Co-Dependence

Photo courtesy of photographer Gina Velasquez. She is great with in-home newborn photo shoots and I highly recommend her! Find her work and contact info at Pink Chair Cards and Photography .

A mother needs her son as much as her son needs his mother.

Why do I need Everitt just as badly he needs me? Breastfeeding takes two to tango. Without him, engorgement and pain occur. Without me, he won’t get the nutrition necessary for growth and development. Many women do not want to discuss their struggles with breastfeeding because of various reasons. Maybe they are worried about being ostracized by society; maybe because showing a side of yourself to the world that isn’t’ “perfect” is scary. Being vulnerable means you might not have it all together and when you think about it, who really does have it all together…no one. In my blog, I try to be very transparent about my joys and difficulties and wanted to share my last week’s struggle in hopes it can encourage other moms.

 

My struggle with breastfeeding is something most all moms can relate too…clogged ducts and mastitis. Unfortunately, mothers know too well what pain and agony this causes.
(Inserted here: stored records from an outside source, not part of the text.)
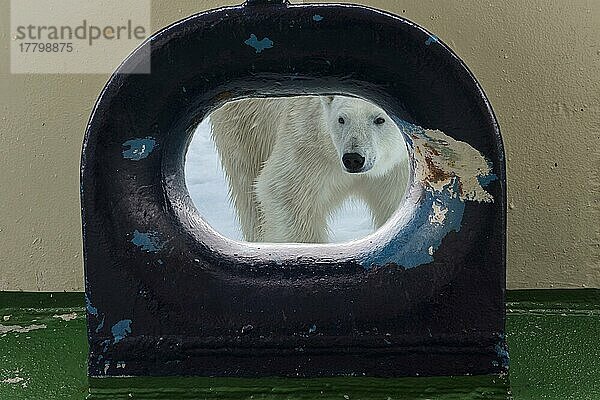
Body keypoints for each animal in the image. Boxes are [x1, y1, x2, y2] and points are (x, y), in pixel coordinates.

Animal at [209, 95, 410, 242]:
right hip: (245, 124)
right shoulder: (307, 144)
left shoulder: (398, 168)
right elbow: (286, 194)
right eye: (341, 119)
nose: (353, 159)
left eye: (379, 119)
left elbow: (393, 201)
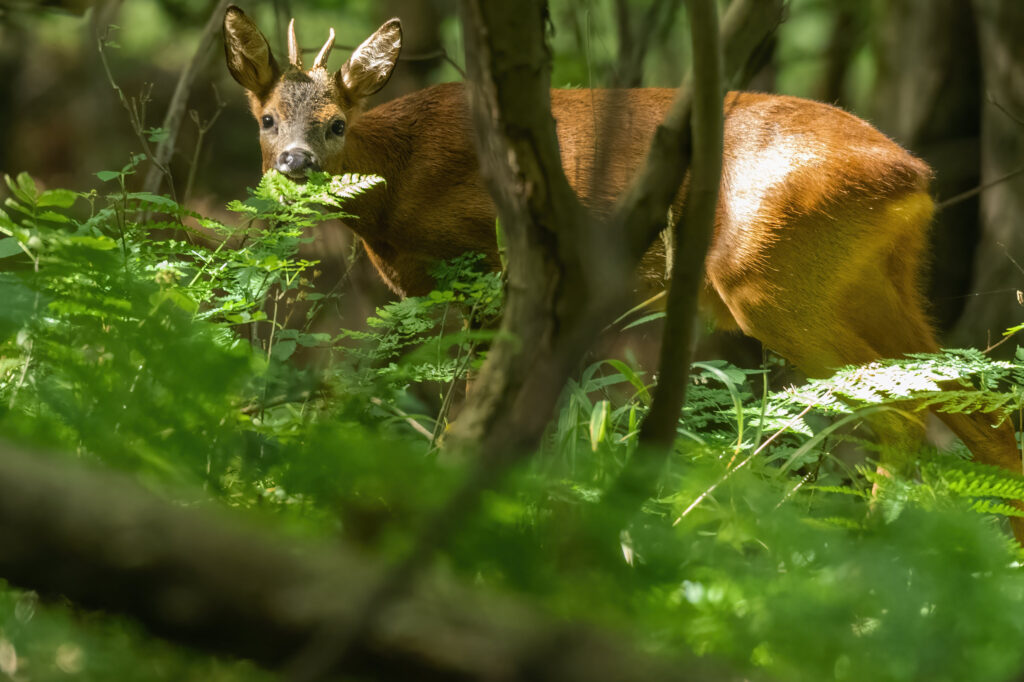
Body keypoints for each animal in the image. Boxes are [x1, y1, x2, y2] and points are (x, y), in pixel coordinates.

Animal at [222, 7, 1023, 538]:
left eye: (335, 122)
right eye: (266, 118)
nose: (295, 161)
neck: (399, 174)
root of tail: (913, 176)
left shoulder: (497, 269)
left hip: (771, 279)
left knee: (905, 414)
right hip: (878, 281)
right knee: (974, 400)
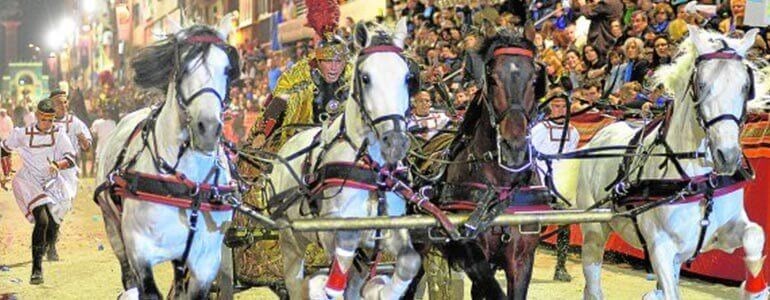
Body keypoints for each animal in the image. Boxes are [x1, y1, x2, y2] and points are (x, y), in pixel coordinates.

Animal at [95, 18, 240, 298]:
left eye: (228, 70)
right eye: (183, 68)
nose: (207, 128)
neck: (189, 188)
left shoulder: (205, 263)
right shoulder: (139, 248)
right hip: (111, 225)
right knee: (126, 273)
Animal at [264, 19, 420, 298]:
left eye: (407, 78)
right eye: (365, 78)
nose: (395, 141)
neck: (371, 171)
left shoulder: (392, 228)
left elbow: (409, 261)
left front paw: (380, 290)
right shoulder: (330, 231)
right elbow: (341, 255)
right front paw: (330, 287)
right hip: (290, 238)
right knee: (295, 282)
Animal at [560, 26, 768, 300]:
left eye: (746, 86)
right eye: (701, 85)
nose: (728, 155)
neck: (699, 182)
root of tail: (601, 133)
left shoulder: (725, 234)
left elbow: (755, 235)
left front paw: (755, 288)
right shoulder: (660, 247)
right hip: (595, 229)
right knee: (593, 284)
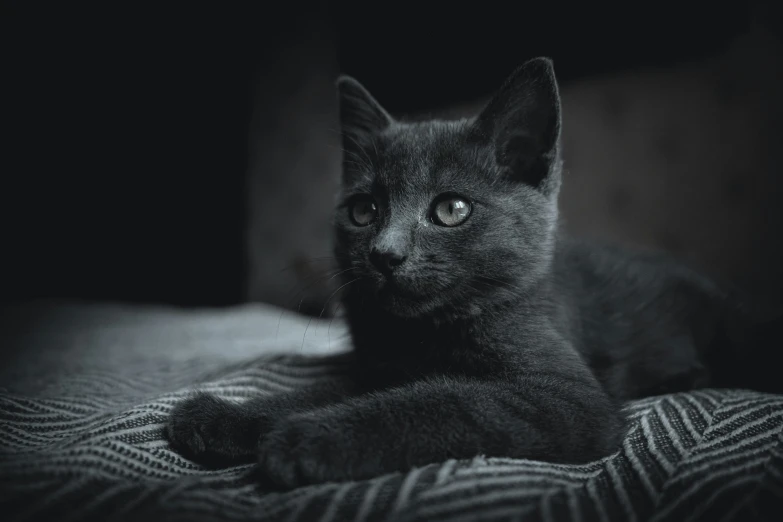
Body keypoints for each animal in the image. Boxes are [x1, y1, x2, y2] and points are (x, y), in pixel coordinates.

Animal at [167, 59, 776, 490]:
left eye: (451, 209)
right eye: (363, 211)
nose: (384, 253)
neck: (422, 333)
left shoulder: (566, 397)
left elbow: (446, 400)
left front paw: (306, 439)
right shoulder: (380, 364)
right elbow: (337, 386)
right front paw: (227, 416)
A few weeks ago, I had felt a clogged duct coming on and was able to clear that out quickly. It was caused by wearing my pre-pregnancy sports bras. I had begun walking with my son and Emma; once we got back from our walk, it was time to feed and I would pull up the side of the sports bra that I was going to feed on. Quickly, I learned that this was causing milk flow restriction and was able to fix the problem immediately. The clogged duct cleared up and I was pain free.

 

This time, I had no warning leading up to this terrible experience. For the last week, I have been dealing with mastitis. Mastitis is basically a clogged breast duct that gets infected. The infected duct is usually red, hot to the touch and very painful. Last Saturday night the mastitis came on like a freight train between two feedings. One moment I felt great and was feeding smoothly and the next, I was crying through the feeding because of the pain. I didn’t know what to do or why it happened. Breastfeeding, massaging the painful area, taking hot baths and showers and drinking lots of water was my focus. Once I got the left side resolved, my right side was clogged.

 

It seemed as though I went from healthy to extreme pain in minutes. As you can imagine, I was completely disheartened. Just as the left side was getting better, the right side was impacted. I was even more disheartened because I had planned on going on my first run Sunday morning since giving birth. Gravity itself made me hurt and the last thing I wanted to do was bounce around so running was out of the question.

 

Tuesday night was when I developed mastitis on my right side. On Wednesday, I remember praying, “God I know you can take this away. Why don’t you? Why won’t you give me some relief? I want to focus on my son and being in his life rather than taking baths and using a heating pad to get better.” It was so frustrating to be going through something so painful when knowing my Creator could take it away so easily. I remember praying, “Lord if you take it away I will write my testimony and give you the glory.” Of course it was my hope saying that, the milk would immediately disappear and everything would be amazing again. Unfortunately, immediate relief did not happen. Much to my frustration, Thursday morning I woke up with very tender areas and a broken spirit. One of the aids for mastitis is rest. So after Everitt’s first feeding of the day, I went back to bed rather than getting up and starting my day. When I woke up for his next feeding, there was a dramatic difference! I couldn’t believe it; it was like night and day! At first my mind began trying to figure out what helped and made such a dramatic difference. Was it the probiotic, drinking more water, taking a hot bath, the heating pad, sunflower lecithin…..then, I thought to myself “to God be the glory” and praised Him for relief. There can be no other explanation for such a fast change in my situation. I was about ready to give up hope of ever feeling better.  In my situation, I am going to give God the glory for my recovery as I have no other explanation.

 

Getting mastitis again terrifies me. It is excruciating and the only way through it is to do the very thing that causes more pain, breastfeed. Looking back, the cause for my mastitis could have been dehydration, sleep deprivation or stress but I really don’t know for sure. I do know that it is my prayer that I never go through that again and that mothers out there suffering from this horrible situation can know they are not alone. If you are suffering, get help and support. Some things that provided relief for me was the heating pad, drinking lots of water (about a gallon), taking hot showers/baths and prayer. Hopefully this provides some encouragement for mothers who are currently struggling and in pain.